Much has been made recently of the boos that rained down on Flyers goaltender Ilya Bryzgalov in Saturday’s dreadful 6-4 loss to Pittsburgh.
Forward James van Riemsdyk took issue with the boisterous fans.
“Yeah, you know what, I think those guys need to kind of keep quiet up there,” van Riemsdyk told reporters after the game. “I know they pay their money to see the team but you win as a team and you lose as a team.
“You can’t ever pinpoint it on one guy and we know those guys are working hard back there so we’re going to have to support them a little bit better and figure it out. It’s not just one guy; it’s all twenty of us that have to turn this thing around.”
Monday, tweets were sent fast and furiously arguing between fans and fans, fans and writers, writers and bloggers, etc.
Booing has always been a hot topic in Philadelphia, this is nothing new. There’s a line that is much thinner in the arenas down on Broad Street than other cities.
As with most things involved in loyal fan dedication, the boos are subjective. There’s nothing to suggest that a player actually deserves to be booed. In the same breath, it should be acknowledged that there’s nothing to suggest they shouldn’t.

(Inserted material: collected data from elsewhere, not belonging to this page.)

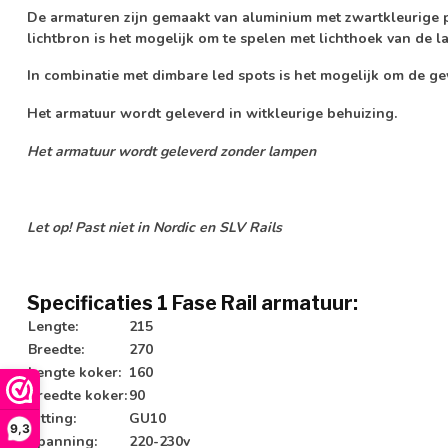
De armaturen zijn gemaakt van aluminium met zwartkleurige 
lichtbron is het mogelijk om te spelen met lichthoek van de 
In combinatie met dimbare led spots is het mogelijk om de ge
Het armatuur wordt geleverd in witkleurige behuizing.
Het armatuur wordt geleverd zonder lampen
Let op! Past niet in Nordic en SLV Rails
Specificaties 1 Fase Rail armatuur:
Lengte:
215
Breedte:
270
Lengte koker:
160
Breedte koker:
90
Fitting:
GU10
9,3
Spanning:
220-230v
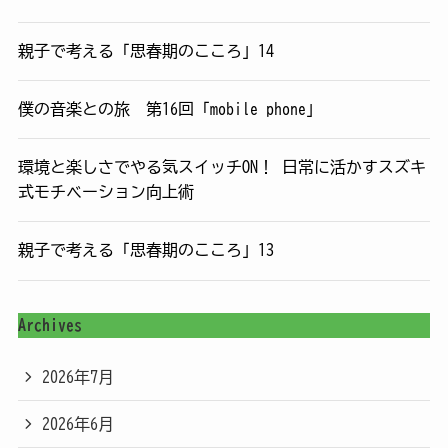
親子で考える「思春期のこころ」14
僕の音楽との旅 第16回「mobile phone」
環境と楽しさでやる気スイッチON！ 日常に活かすスズキ
式モチベーション向上術
親子で考える「思春期のこころ」13
Archives
2026年7月
2026年6月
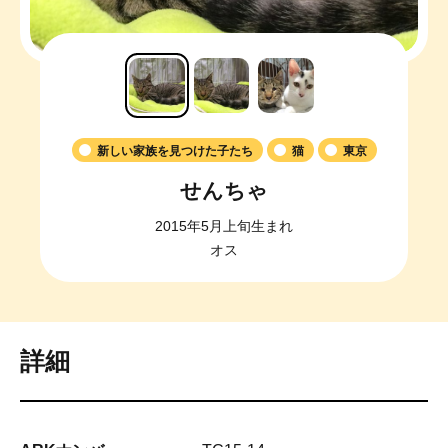
新しい家族を見つけた子たち
猫
東京
せんちゃ
2015年5月上旬生まれ
オス
詳細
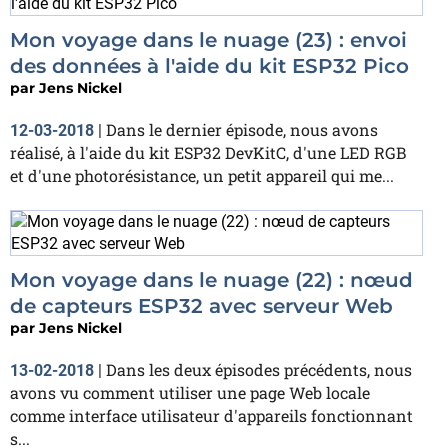
Mon voyage dans le nuage (23) : envoi
des données à l'aide du kit ESP32 Pico
par
Jens Nickel
Dans le dernier épisode, nous avons
12-03-2018
|
réalisé, à l'aide du kit ESP32 DevKitC, d'une LED RGB
et d'une photorésistance, un petit appareil qui me...
Mon voyage dans le nuage (22) : nœud
de capteurs ESP32 avec serveur Web
par
Jens Nickel
Dans les deux épisodes précédents, nous
13-02-2018
|
avons vu comment utiliser une page Web locale
comme interface utilisateur d'appareils fonctionnant
s...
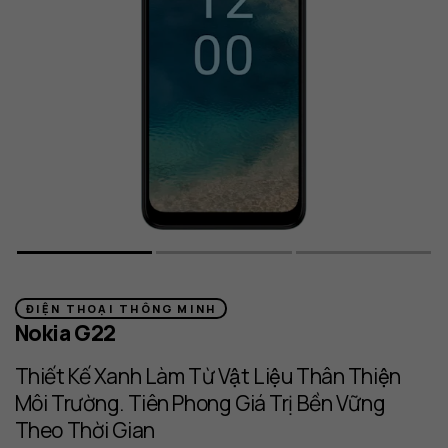
khả
năng
sửa
chữa
QuickFix
ĐIỆN THOẠI THÔNG MINH
Nokia G22
Thiết Kế Xanh Làm Từ Vật Liệu Thân Thiện
Môi Trường. Tiên Phong Giá Trị Bền Vững
Theo Thời Gian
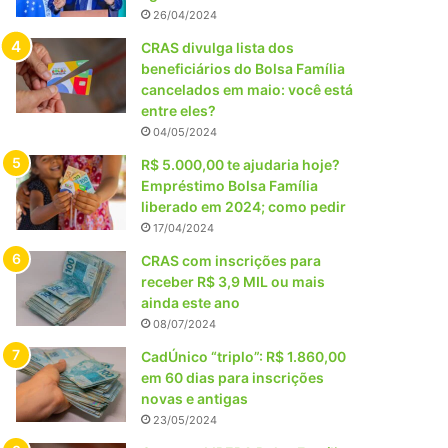
26/04/2024
CRAS divulga lista dos
beneficiários do Bolsa Família
cancelados em maio: você está
entre eles?
04/05/2024
R$ 5.000,00 te ajudaria hoje?
Empréstimo Bolsa Família
liberado em 2024; como pedir
17/04/2024
CRAS com inscrições para
receber R$ 3,9 MIL ou mais
ainda este ano
08/07/2024
CadÚnico “triplo”: R$ 1.860,00
em 60 dias para inscrições
novas e antigas
23/05/2024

The performance of Bryzgalov this year has been stunningly bad, and some fans are fed up. It makes sense and the loud booooooooooooos sound like they’re warranted.
Perhaps if the faithful in orange and black were more welcoming, Bryzgalov would get the job done?
Even that doesn’t seem realistic given the city’s love affair with the kooky Russian the moment he hit the limelight.
How fantastic he loves the city’s history. What a funny and aloof demeanor he has! Where can I find the clip of his ‘humongous big’ comment and post it all over Facebook?!
Philadelphia wanted to love Bryzgalov because he was what they haven’t had since Ron Hextall. There’s no debating that point, it’s quite clear. His zany attitude and personality made for an interesting side note. Every fan wants a guy on their team who is apart from the others. The national spotlight the team got because of Bryz’ hypnotizing quotes was welcome.
Hey, look at our goalie! He’s fun!
The fun has now gone out the window faster than the hope that he would cure the franchise’s woes in net. He’s losing and looking ugly in the process.
The pressure is building and he’s feeling the heat. Not the dry heat of Phoenix, but the heat of every fan breathing down his neck. Yelling in his ear, ‘Hey you, we’ve seen what you’re about and we don’t like it anymore.’
Of course, if he wins big it will all be forgiven. But there’s nothing to suggest that will be the case.
Instead, the hockey fans in Philadelphia can see the landslide into oblivion that is coming his way. That’s the way they see it. They’re used to it. They’ve seen it many times before.
Bryzgalov had his two cents on Saturday’s boos directed towards him.
“You know, I think it’s an easy life when you can blame one guy,” he told the media. “‘It’s a bad goalie; it’s the goalie’s mistake.’
“It’s easy to find a scapegoat. You point to one guy and say we’re always losing because we have a bad goalie, but I think it’s the wrong philosophy. I know I was frustrated in my game today and I know I have to be better and I will continue to work on this, but….I will try to find peace in my soul to play in this city”
Fans have been conditioned to be this way. They’ve sat in the seats of the Spectrum and watched their fathers boo incompetent players. It’s a rite of passage for some, and that won’t change.
Whether or not the booing helps seems like a silly question. It’s equally as silly as whether or not it will stop.
At this point, one thing is for sure. Bryzgalov must find that peace in his soul because it’s not coming from the fans paying to watch the cash cow fail in the crease.
It might not be fair and it might not be helpful, but it’s the way it is.
The only way out for Bryzgalov and the Flyers is to shape up and win.
Keep the pucks out, Ilya. They’re still waiting to love you again.